Notes: - Run with the writer stopped (it discards the live catalog). - Local data_path + SQLite catalog only; single-catalog (non-sharded) layouts. - Rows that were only ever inlined in the old catalog (never written to parquet) cannot be recovered this way.

Manual alternative (dedup in place). If you prefer to repair the existing catalog, back up the catalog file first, then dedup:

-- 1) Back up first:  cp homer_catalog.sqlite homer_catalog.sqlite.bak
-- 2) Inspect the damage:
SELECT snapshot_id, COUNT(*) c FROM ducklake_snapshot GROUP BY snapshot_id HAVING c > 1;

-- 3) Keep one row per snapshot_id (the most-advanced next_file_id / next_catalog_id):
DELETE FROM ducklake_snapshot
WHERE rowid NOT IN (
  SELECT rowid FROM ducklake_snapshot s
  WHERE s.next_file_id = (SELECT MAX(next_file_id) FROM ducklake_snapshot x WHERE x.snapshot_id = s.snapshot_id)
  GROUP BY s.snapshot_id
);

-- 4) Re-base the latest snapshot's counters above every registered id so the
--    writer cannot reuse one:
UPDATE ducklake_snapshot
SET next_file_id    = (SELECT COALESCE(MAX(data_file_id),0)+1 FROM ducklake_data_file),
    next_catalog_id = (SELECT MAX(next_catalog_id) FROM ducklake_snapshot)
WHERE snapshot_id = (SELECT MAX(snapshot_id) FROM ducklake_snapshot);

Then set engine to duckdb (or remove it) and restart. If you keep a backup of the catalog from before the native run, restoring it is the safest recovery.

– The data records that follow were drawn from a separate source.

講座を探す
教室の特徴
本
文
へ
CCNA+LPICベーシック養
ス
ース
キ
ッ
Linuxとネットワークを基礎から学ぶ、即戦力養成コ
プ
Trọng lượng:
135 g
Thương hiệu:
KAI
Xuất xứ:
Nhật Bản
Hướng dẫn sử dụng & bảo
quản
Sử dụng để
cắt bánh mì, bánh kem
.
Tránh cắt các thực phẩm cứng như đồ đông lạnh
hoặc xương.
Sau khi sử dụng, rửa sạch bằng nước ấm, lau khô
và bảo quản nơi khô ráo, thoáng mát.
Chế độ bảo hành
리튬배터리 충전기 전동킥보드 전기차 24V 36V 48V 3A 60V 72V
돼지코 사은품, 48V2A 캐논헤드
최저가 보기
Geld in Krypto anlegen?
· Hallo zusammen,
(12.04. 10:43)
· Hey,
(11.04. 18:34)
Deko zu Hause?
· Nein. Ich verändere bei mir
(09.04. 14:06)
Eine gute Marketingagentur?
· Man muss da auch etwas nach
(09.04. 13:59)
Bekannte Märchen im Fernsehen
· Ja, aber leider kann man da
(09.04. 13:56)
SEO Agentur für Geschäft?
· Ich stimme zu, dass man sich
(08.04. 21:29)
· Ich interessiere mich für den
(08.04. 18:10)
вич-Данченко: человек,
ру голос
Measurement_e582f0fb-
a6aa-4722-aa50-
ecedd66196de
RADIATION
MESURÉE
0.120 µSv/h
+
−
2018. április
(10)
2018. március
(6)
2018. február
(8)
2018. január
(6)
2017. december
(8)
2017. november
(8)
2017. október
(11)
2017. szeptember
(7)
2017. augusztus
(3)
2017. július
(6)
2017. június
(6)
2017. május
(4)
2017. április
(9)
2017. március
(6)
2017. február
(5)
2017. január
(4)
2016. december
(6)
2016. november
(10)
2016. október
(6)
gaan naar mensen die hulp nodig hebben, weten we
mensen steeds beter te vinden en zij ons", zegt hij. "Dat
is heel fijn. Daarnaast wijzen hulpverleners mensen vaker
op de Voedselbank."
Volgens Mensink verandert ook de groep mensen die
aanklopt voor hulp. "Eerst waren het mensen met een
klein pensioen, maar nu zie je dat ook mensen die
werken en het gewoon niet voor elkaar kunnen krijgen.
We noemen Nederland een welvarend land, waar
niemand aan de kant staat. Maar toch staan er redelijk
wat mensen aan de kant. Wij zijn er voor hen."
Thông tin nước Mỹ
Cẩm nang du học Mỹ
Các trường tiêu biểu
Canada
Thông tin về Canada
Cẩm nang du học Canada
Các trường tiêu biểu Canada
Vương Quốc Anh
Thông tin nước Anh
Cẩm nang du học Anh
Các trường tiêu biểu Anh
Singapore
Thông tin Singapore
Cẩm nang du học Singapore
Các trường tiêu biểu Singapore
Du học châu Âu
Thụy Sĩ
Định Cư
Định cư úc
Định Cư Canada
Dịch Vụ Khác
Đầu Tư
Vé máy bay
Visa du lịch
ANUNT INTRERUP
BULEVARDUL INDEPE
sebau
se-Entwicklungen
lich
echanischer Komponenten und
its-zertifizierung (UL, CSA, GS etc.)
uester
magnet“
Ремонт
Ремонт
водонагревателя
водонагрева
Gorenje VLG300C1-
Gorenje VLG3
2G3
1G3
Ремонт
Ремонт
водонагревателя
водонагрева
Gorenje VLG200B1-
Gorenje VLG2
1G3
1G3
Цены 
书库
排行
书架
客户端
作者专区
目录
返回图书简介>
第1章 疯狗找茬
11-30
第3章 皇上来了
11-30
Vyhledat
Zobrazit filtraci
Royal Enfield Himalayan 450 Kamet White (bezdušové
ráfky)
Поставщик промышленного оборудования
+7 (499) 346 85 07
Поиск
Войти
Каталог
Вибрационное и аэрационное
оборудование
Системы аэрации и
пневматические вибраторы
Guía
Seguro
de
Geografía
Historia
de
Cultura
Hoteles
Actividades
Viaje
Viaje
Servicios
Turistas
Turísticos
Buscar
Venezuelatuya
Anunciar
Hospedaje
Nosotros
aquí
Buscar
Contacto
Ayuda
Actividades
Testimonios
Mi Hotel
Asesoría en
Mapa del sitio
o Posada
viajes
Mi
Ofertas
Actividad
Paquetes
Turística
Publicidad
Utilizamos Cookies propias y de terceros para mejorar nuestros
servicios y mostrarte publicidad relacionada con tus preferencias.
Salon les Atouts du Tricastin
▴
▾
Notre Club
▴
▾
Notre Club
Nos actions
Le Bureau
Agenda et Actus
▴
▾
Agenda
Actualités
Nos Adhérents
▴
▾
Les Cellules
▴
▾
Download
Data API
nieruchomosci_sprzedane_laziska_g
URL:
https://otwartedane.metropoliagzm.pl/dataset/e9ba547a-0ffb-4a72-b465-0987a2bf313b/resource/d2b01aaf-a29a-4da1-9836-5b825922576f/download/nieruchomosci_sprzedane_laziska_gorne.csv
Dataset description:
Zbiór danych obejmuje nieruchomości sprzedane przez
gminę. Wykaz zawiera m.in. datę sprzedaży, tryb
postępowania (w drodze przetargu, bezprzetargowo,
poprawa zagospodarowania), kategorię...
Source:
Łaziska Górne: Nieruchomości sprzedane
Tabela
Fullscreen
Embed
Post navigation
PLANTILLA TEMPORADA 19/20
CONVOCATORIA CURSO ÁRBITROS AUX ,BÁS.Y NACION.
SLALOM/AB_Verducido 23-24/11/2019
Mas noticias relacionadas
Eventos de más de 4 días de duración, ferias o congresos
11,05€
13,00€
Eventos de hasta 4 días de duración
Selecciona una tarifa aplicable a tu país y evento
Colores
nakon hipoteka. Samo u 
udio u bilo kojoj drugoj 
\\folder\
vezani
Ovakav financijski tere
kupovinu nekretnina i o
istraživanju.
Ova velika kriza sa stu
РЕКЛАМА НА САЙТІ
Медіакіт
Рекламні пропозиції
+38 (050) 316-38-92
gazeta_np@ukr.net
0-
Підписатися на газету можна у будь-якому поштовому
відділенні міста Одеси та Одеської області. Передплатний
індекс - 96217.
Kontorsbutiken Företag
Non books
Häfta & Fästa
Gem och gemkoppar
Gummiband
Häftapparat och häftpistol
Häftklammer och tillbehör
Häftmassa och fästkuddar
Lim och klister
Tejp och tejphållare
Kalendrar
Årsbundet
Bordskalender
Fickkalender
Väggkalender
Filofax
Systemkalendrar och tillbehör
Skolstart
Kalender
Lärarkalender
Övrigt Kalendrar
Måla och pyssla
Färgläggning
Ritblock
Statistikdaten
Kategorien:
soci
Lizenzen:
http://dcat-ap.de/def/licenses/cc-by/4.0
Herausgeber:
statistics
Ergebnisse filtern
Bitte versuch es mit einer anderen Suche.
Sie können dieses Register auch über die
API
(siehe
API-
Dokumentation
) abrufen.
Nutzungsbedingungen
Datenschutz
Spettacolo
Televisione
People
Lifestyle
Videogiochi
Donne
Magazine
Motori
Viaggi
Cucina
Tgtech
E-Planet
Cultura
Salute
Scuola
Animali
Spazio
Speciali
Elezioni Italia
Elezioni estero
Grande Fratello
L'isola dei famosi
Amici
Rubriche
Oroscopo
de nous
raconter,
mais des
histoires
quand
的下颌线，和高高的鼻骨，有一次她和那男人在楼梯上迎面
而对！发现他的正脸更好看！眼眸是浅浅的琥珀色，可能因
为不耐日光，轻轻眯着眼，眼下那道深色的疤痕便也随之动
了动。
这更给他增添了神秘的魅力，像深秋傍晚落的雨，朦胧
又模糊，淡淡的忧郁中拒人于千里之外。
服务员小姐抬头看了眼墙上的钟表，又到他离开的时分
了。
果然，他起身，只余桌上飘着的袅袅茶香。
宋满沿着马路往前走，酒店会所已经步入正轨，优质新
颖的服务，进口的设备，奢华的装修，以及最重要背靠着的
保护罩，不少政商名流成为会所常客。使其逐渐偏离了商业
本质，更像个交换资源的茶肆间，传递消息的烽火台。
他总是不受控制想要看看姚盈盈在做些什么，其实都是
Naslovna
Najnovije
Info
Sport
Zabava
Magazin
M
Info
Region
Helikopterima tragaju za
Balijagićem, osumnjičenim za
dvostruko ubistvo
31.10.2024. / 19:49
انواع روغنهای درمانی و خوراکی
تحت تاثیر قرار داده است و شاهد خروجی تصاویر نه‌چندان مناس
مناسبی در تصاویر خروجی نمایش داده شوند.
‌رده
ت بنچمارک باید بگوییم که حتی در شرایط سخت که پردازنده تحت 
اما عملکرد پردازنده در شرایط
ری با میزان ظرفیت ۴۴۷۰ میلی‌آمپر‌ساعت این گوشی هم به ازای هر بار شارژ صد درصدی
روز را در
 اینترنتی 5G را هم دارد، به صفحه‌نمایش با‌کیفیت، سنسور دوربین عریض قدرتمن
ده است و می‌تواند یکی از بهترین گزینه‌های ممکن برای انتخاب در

Requirements and behavior:

  • Safe with a live writer — each commit/reap holds the CatalogLock and then refreshes the writer's DuckLake cache, so the writer never reuses a snapshot id the compactor allocated (see the note at the top of this section).
  • Local storage + SQLite catalog — for remote (s3://) data_path or a missing catalog_path, the writer automatically falls back to the duckdb engine, so compaction always runs.
  • Append-only tables only — tables with delete files are skipped (the engine reassigns row ids, which is only safe without positional deletes). HEP ingest is append-only, so this always holds for Homer.
  • Holds the CatalogLock only for the short per-partition commit/reap phases, never during the slow merge, so flush/ingest stays responsive.

Memory profile: bounded by one row group regardless of partition size, so a 512MB target safely compacts 76×77MB files on a writer capped well under the multi-GB working set the DuckDB merge required.

Note: after a native commit, the search node picks up the new snapshot on its next periodic catalog refresh.

Notes

  • Runtime config changes do not require recompilation.
  • Recompile only when changing Homer source code itself.